Earlier today, news sites reported that 16-year-old Abby Sunderland has sent out an emergency distress call from the middle of the volatile Indian Ocean while on her attempt to sail solo around the world. As of writing this blog, her fate is still unknown but the controversy is already in full roil. In May 2010, 13-year-old Jordan Romero was escorted to the summit of Mount Everest. Earlier this year a 17-year-old named Johnny Collinson completed the fabled seven summits. These events have had a polarizing effect on the outdoors community – are these accomplishments to be admired and emulated or are they merely the combination of privilege and circumstance?
Of course, the answer is as muddy and unclear as the Ganges River. Given the opportunity, who among us in our adventurous teenage years would turn down a chance to climb Everest? I know if someone offered to pay my way and guide me to the summit I’d have been there without hesitation. I probably still would today. Likewise, if your parents bought you your own boat and you were brought up in a family of daring sailors, going around the world sounds like a pretty fun outing. The publicity and fame ain’t gonna hurt either.
When it comes to the teen publicity machine, opinions are not in short supply. The apocryphal public outcry offers heightened, laudatory praise for victory and scathing, damning judgment in defeat. The accomplishments themselves bear the stigma of spoiled rights that have not been earned, but rather bought. Media outlets amplify and further polarize the issues.
John Krakauer’s riveting account of the 1996 Mount Everest disaster Into Thin Air elegantly states that there was a time when such endeavors were earned after years of apprenticeship. These were not cultural standards but the rules by the challenges themselves. If we are going to blame raw financial advantages we might as well lump in all the technology that has made climbing lighter, warmer and safer or the GPS units that make navigating the seven seas child’s play – or teenager’s play. There is no doubt the game is easier. However, the allure of the accomplishment remains intact as most of these benchmark adventures still bring to mind the glamorous perceived danger and daring from another age.

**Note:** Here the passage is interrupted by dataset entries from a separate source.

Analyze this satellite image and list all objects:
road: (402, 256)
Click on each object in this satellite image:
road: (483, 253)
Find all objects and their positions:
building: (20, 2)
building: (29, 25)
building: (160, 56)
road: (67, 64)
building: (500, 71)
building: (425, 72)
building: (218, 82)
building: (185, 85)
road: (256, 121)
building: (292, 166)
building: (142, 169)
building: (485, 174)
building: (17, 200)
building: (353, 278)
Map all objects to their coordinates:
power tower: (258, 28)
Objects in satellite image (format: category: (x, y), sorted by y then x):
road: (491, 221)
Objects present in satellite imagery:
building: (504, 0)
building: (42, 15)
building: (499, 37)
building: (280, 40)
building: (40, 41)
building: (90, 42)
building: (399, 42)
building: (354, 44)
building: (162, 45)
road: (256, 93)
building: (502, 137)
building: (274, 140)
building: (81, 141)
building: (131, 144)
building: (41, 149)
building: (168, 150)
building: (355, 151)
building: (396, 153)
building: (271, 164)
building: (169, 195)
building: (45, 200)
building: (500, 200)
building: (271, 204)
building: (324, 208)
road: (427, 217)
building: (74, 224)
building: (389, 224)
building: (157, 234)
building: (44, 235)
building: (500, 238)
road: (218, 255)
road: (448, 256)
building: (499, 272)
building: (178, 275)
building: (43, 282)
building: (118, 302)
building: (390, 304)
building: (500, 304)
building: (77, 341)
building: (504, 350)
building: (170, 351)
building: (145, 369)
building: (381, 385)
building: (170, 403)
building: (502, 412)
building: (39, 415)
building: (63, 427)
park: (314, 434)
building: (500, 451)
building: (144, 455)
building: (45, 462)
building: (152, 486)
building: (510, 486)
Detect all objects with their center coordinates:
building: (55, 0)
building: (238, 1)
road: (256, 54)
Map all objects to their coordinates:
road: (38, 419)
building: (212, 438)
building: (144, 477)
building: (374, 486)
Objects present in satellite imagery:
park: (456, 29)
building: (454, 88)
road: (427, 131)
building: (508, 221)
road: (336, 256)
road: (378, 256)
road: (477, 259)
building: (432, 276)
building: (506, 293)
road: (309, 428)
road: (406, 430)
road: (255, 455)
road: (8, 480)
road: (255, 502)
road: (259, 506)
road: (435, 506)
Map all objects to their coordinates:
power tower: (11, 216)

Eventually the goal itself is subject to dilution. For example, had I paddled solo through the Northwest Passage it would have had very little impact on the world at large, minus Arctic enthusiasts. It was this same route that captivated Britain for hundreds of years with a manic obsession that cost dozens of men their lives and resonated in the lore of British history. When Norwegian Roald Amundsen finally solved the problem in 1906, he did so in what was essentially a beefed up, floating bath tub. Brits begrudgingly granted him victory but maintained he did it in poor style. (Apparently good style to the Brits meant eating your own shoes, contracting scurvy and freezing to death). Not too different than our 13 year old tyke who followed fixed ropes to the top of the world. He gets no style points but the deed is done.
Victory is victory.
And conversely, the second 13 year old to climb Everest will get a nice pat on the back, but no book deal – unless of course they climb solo, with no oxygen, etc. The guy who builds his own kayak and treks across Arctic sea ice to paddle the complete Northwest Passage won’t even register on our cultural radar. If you’re looking to be the next universally respected explorer, your best chance is being the first man on Mars. All the other places that are well-known enough to warrant mass public appeal and dangerous enough to captivate the imagination have already been done.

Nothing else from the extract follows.